Vasco Rossi in tribunale come testimone

Depone al processo contro Stefano Salvati. "Ha tradito la mia amicizia"

L'uscita di Vasco Rossi dal tribunale di Bologna (Ansa)

L'uscita di Vasco Rossi dal tribunale di Bologna (Ansa)

Bologna, 15 febbraio 2017 - "Tutto bene quello che finisce bene. Ci vediamo a Modena, sarà un record mondiale": cosi', con un riferimento al mega concerto del primo luglio al Parco Enzo Ferrari, Vasco Rossi ha salutato i giornalisti uscendo dal tribunale di  Bologna dove è stato chiamato a testimoniare nel processo che vede imputato l'ex collaboratore, Stefano Salvati, accusato di calunnia nel confronti della rockstar di Zocca.

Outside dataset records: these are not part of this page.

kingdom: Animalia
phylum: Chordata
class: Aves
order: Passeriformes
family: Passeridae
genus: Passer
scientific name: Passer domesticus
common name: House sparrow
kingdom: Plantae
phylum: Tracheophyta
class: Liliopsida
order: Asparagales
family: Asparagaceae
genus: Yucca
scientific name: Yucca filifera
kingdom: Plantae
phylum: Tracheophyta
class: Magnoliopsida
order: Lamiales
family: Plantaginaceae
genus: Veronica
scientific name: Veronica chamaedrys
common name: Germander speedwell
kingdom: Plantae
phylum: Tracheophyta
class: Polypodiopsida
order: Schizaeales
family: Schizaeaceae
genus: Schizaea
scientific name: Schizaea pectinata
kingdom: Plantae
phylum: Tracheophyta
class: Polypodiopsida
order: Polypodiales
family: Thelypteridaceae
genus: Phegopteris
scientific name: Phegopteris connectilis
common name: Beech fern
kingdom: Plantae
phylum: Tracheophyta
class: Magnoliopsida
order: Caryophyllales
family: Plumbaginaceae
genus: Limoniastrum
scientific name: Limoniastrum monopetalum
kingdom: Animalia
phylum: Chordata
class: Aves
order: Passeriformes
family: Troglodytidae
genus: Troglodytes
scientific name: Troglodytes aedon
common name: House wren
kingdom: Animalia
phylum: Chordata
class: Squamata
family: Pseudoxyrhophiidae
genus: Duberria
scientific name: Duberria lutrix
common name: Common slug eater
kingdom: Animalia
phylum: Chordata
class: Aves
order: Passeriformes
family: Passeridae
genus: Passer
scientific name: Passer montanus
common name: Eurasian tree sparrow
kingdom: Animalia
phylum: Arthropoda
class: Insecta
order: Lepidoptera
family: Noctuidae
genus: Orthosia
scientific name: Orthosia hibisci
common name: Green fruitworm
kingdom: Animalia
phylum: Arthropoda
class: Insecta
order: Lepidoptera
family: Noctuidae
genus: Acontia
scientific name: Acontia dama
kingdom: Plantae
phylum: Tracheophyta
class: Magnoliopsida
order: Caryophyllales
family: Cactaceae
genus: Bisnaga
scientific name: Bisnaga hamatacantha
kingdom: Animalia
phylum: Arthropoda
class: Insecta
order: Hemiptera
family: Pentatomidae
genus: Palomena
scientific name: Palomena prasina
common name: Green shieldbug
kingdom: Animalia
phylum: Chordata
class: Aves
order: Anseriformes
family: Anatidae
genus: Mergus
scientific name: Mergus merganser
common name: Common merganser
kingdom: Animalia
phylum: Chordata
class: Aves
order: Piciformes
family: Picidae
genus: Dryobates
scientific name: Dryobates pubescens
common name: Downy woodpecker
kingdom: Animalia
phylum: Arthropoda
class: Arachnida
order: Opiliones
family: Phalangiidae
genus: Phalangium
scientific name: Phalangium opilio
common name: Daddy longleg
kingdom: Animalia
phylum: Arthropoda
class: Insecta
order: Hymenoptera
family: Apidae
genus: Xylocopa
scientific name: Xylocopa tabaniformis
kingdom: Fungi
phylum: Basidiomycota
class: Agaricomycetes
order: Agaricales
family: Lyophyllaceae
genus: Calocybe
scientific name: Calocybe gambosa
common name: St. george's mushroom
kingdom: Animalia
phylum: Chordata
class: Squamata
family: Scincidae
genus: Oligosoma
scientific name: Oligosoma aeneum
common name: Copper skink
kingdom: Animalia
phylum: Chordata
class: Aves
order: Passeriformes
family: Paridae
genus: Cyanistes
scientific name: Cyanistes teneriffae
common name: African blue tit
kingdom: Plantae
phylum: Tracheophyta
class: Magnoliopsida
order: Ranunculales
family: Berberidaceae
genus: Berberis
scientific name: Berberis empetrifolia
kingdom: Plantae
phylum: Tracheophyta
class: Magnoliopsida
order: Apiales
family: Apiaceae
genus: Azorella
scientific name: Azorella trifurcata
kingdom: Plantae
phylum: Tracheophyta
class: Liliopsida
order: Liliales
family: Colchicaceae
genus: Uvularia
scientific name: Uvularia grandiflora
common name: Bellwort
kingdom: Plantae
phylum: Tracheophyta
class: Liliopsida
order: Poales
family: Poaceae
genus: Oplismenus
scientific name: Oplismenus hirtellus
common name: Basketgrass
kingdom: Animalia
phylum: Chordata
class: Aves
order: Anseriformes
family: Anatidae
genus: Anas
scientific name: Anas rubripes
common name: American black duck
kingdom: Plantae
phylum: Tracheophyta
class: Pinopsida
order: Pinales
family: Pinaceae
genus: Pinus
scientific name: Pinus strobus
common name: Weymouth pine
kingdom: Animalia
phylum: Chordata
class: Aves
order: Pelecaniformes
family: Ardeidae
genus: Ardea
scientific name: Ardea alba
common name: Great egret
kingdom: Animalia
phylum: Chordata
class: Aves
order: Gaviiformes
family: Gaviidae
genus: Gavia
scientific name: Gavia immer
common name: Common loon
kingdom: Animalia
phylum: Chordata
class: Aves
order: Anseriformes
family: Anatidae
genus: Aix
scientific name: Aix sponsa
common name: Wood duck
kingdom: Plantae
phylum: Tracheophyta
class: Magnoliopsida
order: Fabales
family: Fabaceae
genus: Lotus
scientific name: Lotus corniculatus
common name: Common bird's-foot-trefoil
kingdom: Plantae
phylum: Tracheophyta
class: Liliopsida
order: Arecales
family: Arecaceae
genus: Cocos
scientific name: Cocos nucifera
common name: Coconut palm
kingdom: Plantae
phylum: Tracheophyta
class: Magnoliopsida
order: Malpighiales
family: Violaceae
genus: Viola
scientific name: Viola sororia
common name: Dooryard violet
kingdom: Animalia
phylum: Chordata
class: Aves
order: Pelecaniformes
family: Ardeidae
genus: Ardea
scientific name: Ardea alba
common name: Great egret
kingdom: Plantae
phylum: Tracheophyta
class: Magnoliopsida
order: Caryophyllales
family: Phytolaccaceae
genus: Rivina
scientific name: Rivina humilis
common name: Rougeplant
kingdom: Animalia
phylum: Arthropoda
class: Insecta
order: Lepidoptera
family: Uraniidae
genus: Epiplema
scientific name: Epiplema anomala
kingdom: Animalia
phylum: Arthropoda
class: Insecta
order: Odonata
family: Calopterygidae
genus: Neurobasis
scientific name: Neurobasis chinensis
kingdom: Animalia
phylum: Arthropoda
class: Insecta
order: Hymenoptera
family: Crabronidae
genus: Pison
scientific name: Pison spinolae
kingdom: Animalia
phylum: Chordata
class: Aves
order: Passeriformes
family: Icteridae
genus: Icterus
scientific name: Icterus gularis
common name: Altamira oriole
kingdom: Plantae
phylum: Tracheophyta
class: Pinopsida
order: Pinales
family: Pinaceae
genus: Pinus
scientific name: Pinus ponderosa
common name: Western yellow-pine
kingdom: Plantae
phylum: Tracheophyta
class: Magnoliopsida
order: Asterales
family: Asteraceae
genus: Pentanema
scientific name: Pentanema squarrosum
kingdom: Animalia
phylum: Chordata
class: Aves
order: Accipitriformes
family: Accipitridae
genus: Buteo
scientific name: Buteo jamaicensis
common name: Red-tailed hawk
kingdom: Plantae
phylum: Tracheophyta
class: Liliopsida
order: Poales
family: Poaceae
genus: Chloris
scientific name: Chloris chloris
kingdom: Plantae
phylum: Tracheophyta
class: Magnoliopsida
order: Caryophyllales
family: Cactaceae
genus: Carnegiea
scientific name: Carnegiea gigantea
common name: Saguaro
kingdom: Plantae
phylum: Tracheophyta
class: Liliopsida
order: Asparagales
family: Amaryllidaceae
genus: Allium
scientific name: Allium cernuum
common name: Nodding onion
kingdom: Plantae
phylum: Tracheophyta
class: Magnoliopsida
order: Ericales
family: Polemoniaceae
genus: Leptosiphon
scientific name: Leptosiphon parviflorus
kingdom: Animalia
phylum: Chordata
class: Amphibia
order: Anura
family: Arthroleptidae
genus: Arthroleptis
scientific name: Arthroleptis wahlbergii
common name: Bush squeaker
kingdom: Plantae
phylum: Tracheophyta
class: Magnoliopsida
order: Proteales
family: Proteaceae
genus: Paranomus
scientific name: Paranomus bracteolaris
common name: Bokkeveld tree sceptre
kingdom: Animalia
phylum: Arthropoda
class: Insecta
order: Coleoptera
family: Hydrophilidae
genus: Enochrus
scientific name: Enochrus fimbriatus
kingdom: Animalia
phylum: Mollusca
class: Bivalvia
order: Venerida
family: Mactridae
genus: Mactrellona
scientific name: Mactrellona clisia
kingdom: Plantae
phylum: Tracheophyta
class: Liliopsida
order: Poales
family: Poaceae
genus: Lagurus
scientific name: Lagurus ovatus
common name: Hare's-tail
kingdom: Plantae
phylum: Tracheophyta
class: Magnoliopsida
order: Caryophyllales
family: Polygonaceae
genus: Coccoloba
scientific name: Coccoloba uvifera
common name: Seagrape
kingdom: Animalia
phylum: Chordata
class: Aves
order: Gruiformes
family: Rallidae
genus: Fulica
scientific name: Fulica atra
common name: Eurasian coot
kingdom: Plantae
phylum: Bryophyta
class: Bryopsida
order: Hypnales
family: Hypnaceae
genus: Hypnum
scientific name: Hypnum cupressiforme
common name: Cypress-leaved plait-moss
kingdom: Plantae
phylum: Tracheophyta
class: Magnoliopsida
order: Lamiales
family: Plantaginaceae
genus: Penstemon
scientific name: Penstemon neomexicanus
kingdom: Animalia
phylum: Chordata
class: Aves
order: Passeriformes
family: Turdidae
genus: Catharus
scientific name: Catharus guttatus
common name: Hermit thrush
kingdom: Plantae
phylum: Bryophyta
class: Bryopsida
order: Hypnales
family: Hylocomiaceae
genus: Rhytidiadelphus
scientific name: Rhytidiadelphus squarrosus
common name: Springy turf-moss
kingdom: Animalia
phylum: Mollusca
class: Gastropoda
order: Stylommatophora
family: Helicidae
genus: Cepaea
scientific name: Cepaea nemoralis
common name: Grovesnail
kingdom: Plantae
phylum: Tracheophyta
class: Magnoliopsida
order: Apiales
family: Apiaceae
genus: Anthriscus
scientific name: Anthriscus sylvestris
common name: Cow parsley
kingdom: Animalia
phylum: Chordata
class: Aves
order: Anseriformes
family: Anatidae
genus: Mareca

Il Blasco si è presentato davanti ai giudici con una giacca scura, occhiali e sciarpa. Per circa un'ora e mezza ha risposto alle domande del pm, della difesa dell'imputato e dell'avvocato di parte civile non rinunciando a qualche frase ironica. "Io avevo nei confronti di Stefano affetto e fiducia e lo consideravo un amico, mi sono sentito tradito nell'amicizia che per me é un valore fondamentale nella vita", ha detto tra l'altro il rocker, per un giorno sul banco dei testimoni. A fine udienza, la rockstar di Modena ha lasciato il palazzo di giustizia entrando a bordo di un furgone scuro. 

IN TRUBUNALE - Ecco tutto quello che ha detto Vasco

Vasco Rossi è arrivato a Palazzo di giustizia di via Farini nel primo pomeriggio per testimoniare (guarda tutte le foto). Accompagnato da carabinieri e da personale di sicurezza, è stato 'scortato' per corridoi interni fino ad uno spazio 'protetto' fuori dall'aula al primo piano. La vicenda ruota attorno a un patto di riservatezza fonte di una durissima disputa fra la rockstar e il regista bolognese Salvati, autore di videoclip e lungometraggi e fidato manager del Blasco con pieni poteri fino alla rottura. Una battaglia legale senza esclusione di colpi, con tanto di causa civile e querele incrociate. Ad aprile 2014, infatti, Salvati citò in giudizio il cantante chiedendo il pagamento della prima rata quale compenso previsto dal patto di riservatezza, a suo dire stipulato nel 2013: sei milioni in 30 anni, 200mila euro all’anno.

Rossi allora querelò Salvati, sostenendo che l’accordo, uguale a quelli sottoscritti con altri collaboratori e attinente esclusivamente al rispetto della privacy, non prevedeva compensi accessori rispetto allo stipendio già stabilito. La Procura fece sequestrare il documento in possesso di Salvati, che contro-querelò l’artista, e poi affidò una consulenza tecnica che concluse per la falsità dell’accordo. Conclusione inevitabile: archiviazione per Rossi, rinvio a giudizio per Salvati, il quale prima ha sostenuto che il documento era stato falsificato, poi ha corretto il tiro dicendo che era stata falsificata la sua firma. Ora sarà il giudice a dover trovare il bandolo dell’ingarbugliata matassa.